I learnt (at last) what Potter books are worth on the open market. The exciting stuff is the first edition. Only 350 (a tiny print run) came out in hardback and collectors are paying £10,000 for them. £14,000 is the highest reputed figure, though a set of four Potters, all firsts, went in New York for $24,000.

Joanne Rowling's signature conveys instant cachet. She signed at least 3,000 copies of the fourth instalment, Goblet of Fire (from a one-million print run) and American collectors are buying them up at £500 a time (so hurry).

Gekoski did, however, steer me towards the biggest Harry Potter dealer in town, Adrian Harrington, who runs a bookshop in Kensington Church Street. Summer flu had confined him to a back garden somewhere in Kent, so I sat outside a bar in Pied Bull Yard, nursing a spritzer, mobile phone clamped to ear, and got a lecture from the Mr Big of Hogwartsiana.

"The world of books hasn't seen anything like the Harry Potter phenomenon before, which is why you'll find prices are all over the place.

It's absolutely the right book at the right time, just as the world is ready for the new Tolkien. Have you noticed how these things go in 30-year cycles? Lewis Carroll in the 1860s, Arthur Rackham in the 1900s, Winnie the Pooh in 1926, then Narnia and Middle Earth in the Fifties, then Roald Dahl in the mid-Seventies, now J K Rowling? She's taken Tolkien, C S Lewis, Greek myth and pagan magic, everything from the world of folklore and mythology, and made a single entity of it. The plot is Just William goes to the Chalet School. There's even a bit of Dennis Wheatley in there."

Did he ever sell Potter proof copies? "Oh sure," said Harrington airily. "I've just sold one for £4,500. If yours is in mint condition, I could pay £2,500 for it."

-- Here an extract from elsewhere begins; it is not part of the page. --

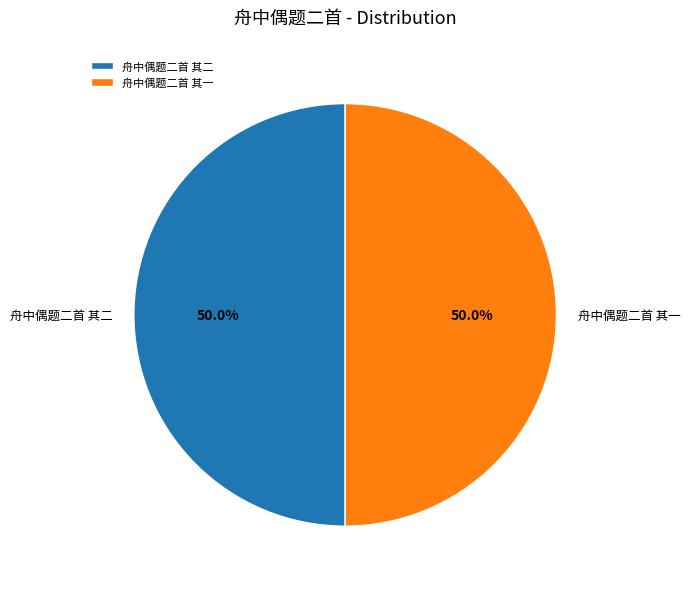

The 舟中偶题二首 其一 slice represents 61% of the pie. True or false?

False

I blinked. Did the secondhand book trade often charge a mark-up of 80 per cent? "It's a volatile market," he said. "Two months ago it had gone a bit quiet. The the Goblet of Fire came out, and it's complete madness at present. In a couple of months it'll calm down for a while, then the film will come out..."

If it's bound to increase in value, Adrian, (I said) perhaps you could afford to be more generous? "Oh - if I had it in my hand right now, I might go to £3,000."

Back home I approached the internet, which, as everyone will tell you, has several auction sites to help you cut out the Harrington and Gekoski middlemen., the mega-bookseller site, has a link-up with Sothebys auction house, and its admirably clear instructions guide you into writing a cogent and not-too-boastful sales pitch. The alternative is, which is more down-market ("more Exchange & Mart than Christie's," a friend explained), and then you're into some weird territory, like a "collectors' corner" at www.abebooks. com, and a collectors' website called I've done them all: I've stuck my vainglorious little advertisement on half-a-dozen cyber-noticeboards, and I'm still waiting for a reply, 48 hours later. It doesn't compare, I assure you, with hanging out in the shops where Rick, Adrian and Adam and their peers in the trade drift in and out, swapping information about the byways of literary history and gossiping about wildly extravagant bids at auction.

I've still got the modest white-and-yellow proof in its little plastic folder. It was worthless, then worth £1,000, then £2,000, then £2,500, then £3,000. I might just wait a week, to see what the websites bring, or a month until the movie goes into production, or a year until Harry Potter V is published. Hell, I might have done anything had not a colleague pointed out the small print on the back: "This is an uncorrected proof copy," it reads, "and is not for sale."